Ces quartiers de Montréal qui n’existent plus
Quartiers disparus, un nouveau livre publié mardi et issu de l’exposition du même nom, cherche à préserver la mémoire collective de quartiers qui n’existent plus. Formé en grande partie de témoignages d’anciens habitants du Red Light, du Faubourg à m’lasse et du Goose Village, ainsi que de photos de bâtiments prises juste avant leur démolition, ce livre se veut le masque mortuaire de lieux qui ne sont plus.
Ces trois quartiers, tous populaires et caractérisés par les problèmes liés à la pauvreté, ont été rasés dans les années 1950 et 1960 pour faire place au progrès: le Red Light a laissé la place aux Habitations Jeanne-Mance, le Faubourg à m’lasse à la tour de Radio-Canada, et le Goose Village à l’autostade d’Expo 67, une piste de course démolie dans les années 1970.
Les photos des bâtiments qui figurent dans le livre ont toutes été prises par des équipes de la Ville qui faisaient une sorte d’inventaire des édifices qui étaient voués à la destruction. Selon le directeur du Centre d’histoire de Montréal, Jean-François Leclerc, qui a participé à l’élaboration du livre, il en résulte des images fidèles de la vie dans ces quartiers,
puisque les photographes ne cherchaient pas à prendre des clichés esthétiques.
«À première vue, ce ne sont pas de belles photos, mais le fait que ce soit des photos neutres, ça donne quelque chose de magnifique, parce que tu es devant le côté démaquillé de la réalité», estime-t-il.
«J’me dis après moi, ça sera pas fini, mais si personne en parle, là, ça va être fini. Y’a une partie de la ville de c’temps-là qui va être oubliée à jamais…» -Françoise Lemieux, résidante du Faubourg à m’lasse de 1939 à 1962 [extrait du livre]
M. Leclerc reconnaît que ces quartiers étaient parfois le théâtre d’une grande misère, mais l’expropriation brutale des résidants leur a surtout fait perdre leur communauté.

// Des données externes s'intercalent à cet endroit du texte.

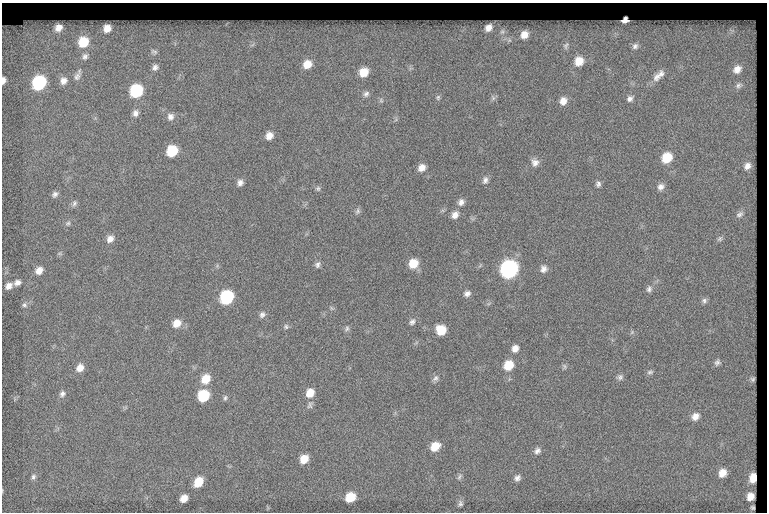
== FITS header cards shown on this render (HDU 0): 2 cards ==
NAXIS1  =                  765
NAXIS2  =                  510

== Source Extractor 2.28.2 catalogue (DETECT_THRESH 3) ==
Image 765 x 510 px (HDU 0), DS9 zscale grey, 1 PNG px = 1 image px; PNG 769 x 514 px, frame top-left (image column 1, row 510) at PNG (2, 3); no overlay
Background 153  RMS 7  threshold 20.9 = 3 sigma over >= 5 px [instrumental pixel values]
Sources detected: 106; all 106 listed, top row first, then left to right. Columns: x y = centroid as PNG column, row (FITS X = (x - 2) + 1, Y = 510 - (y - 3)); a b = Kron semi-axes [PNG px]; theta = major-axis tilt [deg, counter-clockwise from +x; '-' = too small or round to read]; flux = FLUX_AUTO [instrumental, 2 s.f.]
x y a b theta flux
625 20 6 5 - 2600
58 28 7 6 - 4100
107 28 7 7 - 4700
488 28 7 6 - 3300
731 31 10 8 -59 2500
502 32 9 7 45 1900
524 35 11 9 51 4900
509 40 7 6 - 1300
83 42 12 11 - 14000
252 45 8 4 36 1000
566 45 12 8 65 2000
635 46 9 8 - 2200
154 52 10 8 -31 1800
85 56 12 9 43 2700
579 61 12 11 - 7100
307 64 11 10 - 6500
155 67 9 8 - 2100
737 69 12 10 44 4500
364 72 10 9 - 7800
661 74 11 9 83 2500
77 77 13 8 59 2600
656 77 13 10 61 3400
3 80 6 4 83 1900
63 81 10 9 - 3300
39 83 10 8 59 49000
738 85 9 7 31 1600
136 91 9 8 - 34000
366 94 9 7 29 1700
438 97 7 5 75 890
493 98 7 5 49 1000
630 98 9 7 41 1800
381 100 7 5 -48 850
563 101 9 8 - 3700
135 113 8 7 - 2200
170 117 10 9 - 2500
269 136 8 7 - 3700
172 151 9 8 - 17000
667 158 9 8 - 11000
535 162 10 10 - 2700
747 166 8 7 - 2400
422 168 9 8 - 3500
485 180 10 7 79 1800
240 182 7 7 - 2100
598 184 8 6 87 1400
661 187 8 8 - 2300
318 188 7 7 - 1000
55 194 9 7 41 1600
461 202 9 8 - 2200
74 203 10 6 69 1400
357 211 9 6 70 1100
739 214 10 6 32 1500
455 215 10 8 58 2900
68 223 8 6 41 1200
110 239 10 8 45 3100
720 239 9 6 51 1100
60 254 6 4 -19 690
413 263 9 8 - 7900
317 265 8 6 66 1500
509 269 10 9 - 160000
543 269 9 9 - 2400
39 270 9 7 44 3900
17 283 9 7 17 2100
9 286 9 7 37 2800
649 289 8 7 - 1500
467 293 8 7 - 1900
226 297 9 8 - 45000
704 301 8 7 - 1300
24 305 8 7 - 1300
331 308 7 4 -71 690
262 315 9 7 49 1600
412 322 9 7 52 1500
177 323 10 9 - 5300
286 327 7 6 - 1000
347 329 8 6 53 1100
441 330 8 8 - 9200
632 332 6 5 - 670
515 348 9 7 63 3100
717 363 8 7 - 1500
508 365 10 9 - 9700
564 366 8 5 -72 940
80 368 9 8 - 3900
650 372 8 5 8 1000
620 377 8 8 - 1400
435 378 9 7 48 1600
206 379 10 9 - 7700
753 379 4 3 - 700
310 393 9 8 - 5900
62 394 9 7 49 1700
203 396 9 8 - 22000
225 398 7 5 71 1000
310 405 11 7 66 1600
695 416 10 8 42 3200
435 446 10 8 39 7100
537 451 9 7 44 1900
304 459 8 7 - 6700
722 473 8 7 - 4700
33 477 8 6 78 1300
459 477 10 5 61 1100
517 478 9 7 37 1800
753 478 8 6 79 5500
198 482 9 7 57 9500
750 496 7 6 - 4100
350 497 8 7 - 11000
184 498 7 6 - 4100
460 503 8 6 89 1300
753 508 4 3 - 520
At the frame edge (FLAGS 8, measured only in part): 1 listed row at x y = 3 80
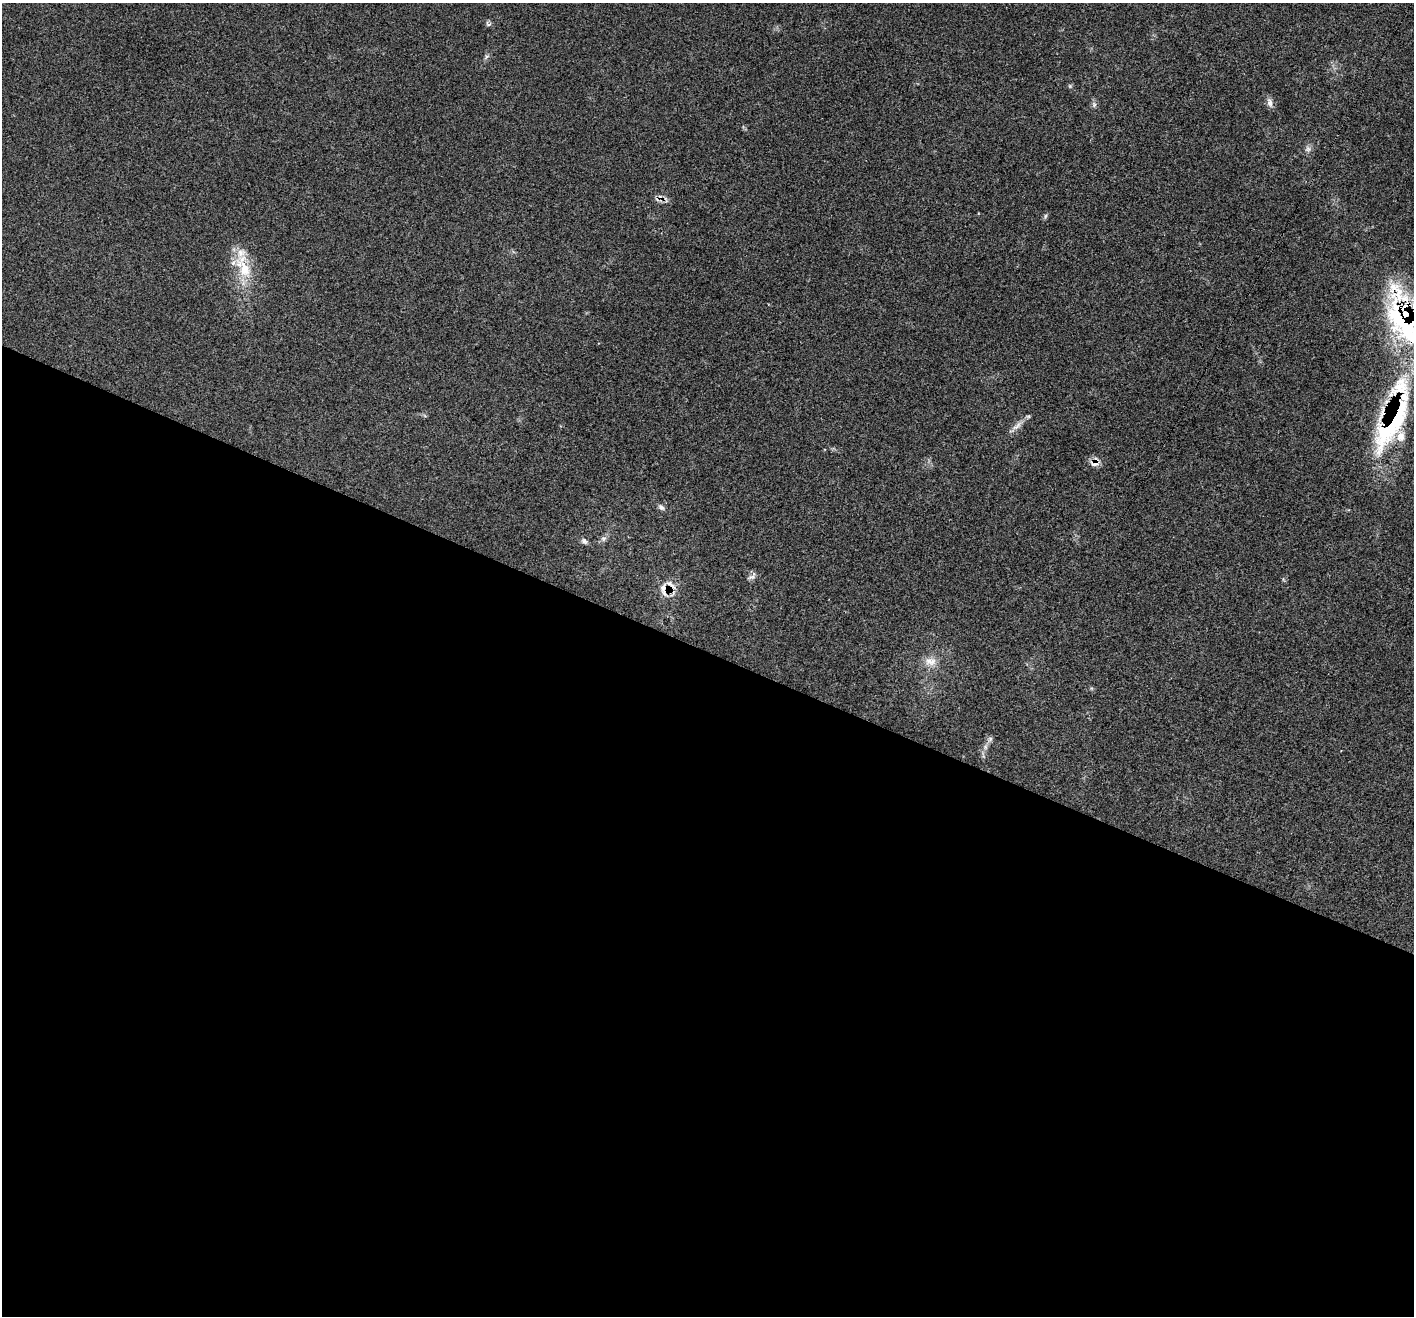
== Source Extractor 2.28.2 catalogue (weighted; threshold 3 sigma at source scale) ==
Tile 14 of 4 x 4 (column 2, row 4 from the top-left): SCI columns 1438-2849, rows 306-1619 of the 5693 x 5706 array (HDU 1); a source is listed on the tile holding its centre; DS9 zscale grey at full resolution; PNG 1416 x 1318 px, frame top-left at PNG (2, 3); no overlay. Shown black and unused: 51% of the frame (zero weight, under 3 of 4 exposures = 2% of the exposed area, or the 3 px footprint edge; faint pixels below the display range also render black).
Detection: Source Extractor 2.28.2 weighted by HDU 2 'WHT'; one run over the whole footprint, this tile lists its part. Background 0.0705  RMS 0.0055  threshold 0.0249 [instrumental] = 3 sigma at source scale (4.5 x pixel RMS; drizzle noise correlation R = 1.50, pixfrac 1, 0.05/0.05 arcsec/px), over >= 5 px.
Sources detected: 22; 5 inside a brighter listed object's ellipse — not listed separately; the other 17 listed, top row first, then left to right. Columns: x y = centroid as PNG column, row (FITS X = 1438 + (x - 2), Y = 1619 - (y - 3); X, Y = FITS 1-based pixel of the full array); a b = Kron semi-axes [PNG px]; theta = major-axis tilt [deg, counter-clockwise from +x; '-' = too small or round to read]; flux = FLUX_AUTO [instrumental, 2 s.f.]
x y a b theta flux
486 57 7 4 71 1
1270 103 14 7 -77 2.4
1094 105 8 4 89 1.2
1308 149 7 7 - 1.6
1045 216 6 4 87 0.87
244 269 33 15 -64 17
1410 326 96 43 -63 95
1017 426 17 5 39 3.4
1392 426 94 23 57 69
1095 463 15 9 65 3.4
661 507 9 6 -38 1.6
603 539 7 6 - 1.5
584 541 8 6 -32 1.5
751 577 11 5 14 1.6
665 588 16 11 10 7.2
930 661 18 11 -9 5.7
990 739 7 6 - 1.3
Overlapping masked pixels (flux is a lower limit): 4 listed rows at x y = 1410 326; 1392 426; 1095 463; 665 588
Isophote crosses this tile's border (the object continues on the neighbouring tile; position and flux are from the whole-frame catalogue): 1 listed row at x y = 1410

Les anciens habitants du Goose Village semblent particulièrement regretter la disparition de leur quartier. C’est un deuil que certains d’entre eux livrent dans leur témoignage.
«Les gens qui vivaient ces destructions-là vivaient un mélange de stigmatisation de la pauvreté et du taudis, juge-t-il. Ces quartiers avaient des défauts, mais on a tout perdu en même temps. Ce qu’on aurait aimé garder, on l’a perdu.»
Il faut en revanche ajouter que la destruction de ces quartiers faisait en quelque sorte consensus à Montréal à l’époque, prévient M. Leclerc. «Il y avait tout un mouvement derrière ça depuis les années 1920. Les gens aimaient la modernité. La mentalité était: on s’en va vers une société nouvelle, on va se débarrasser des taudis, lance-t-il, mentionnant que les photos du livre servaient en quelque sorte à justifier l’expropriation. C’était une preuve que ces quartiers-là, peut-être que ça valait la peine de tout raser.»
Le directeur du Centre d’histoire dresse par contre un bilan mitigé du développement auquel la destruction de ces quartiers a donné lieu. Si les Habitations Jeanne-Mance sont généralement appréciées par leurs habitants, la tour de Radio-Canada est loin de faire l’unanimité d’un point de vue architectural. Et pire pour certains, l’essentiel de l’espace a été converti en stationnement. Quant au Goose Village, l’espace où il se trouvait est maintenant un terrain vague.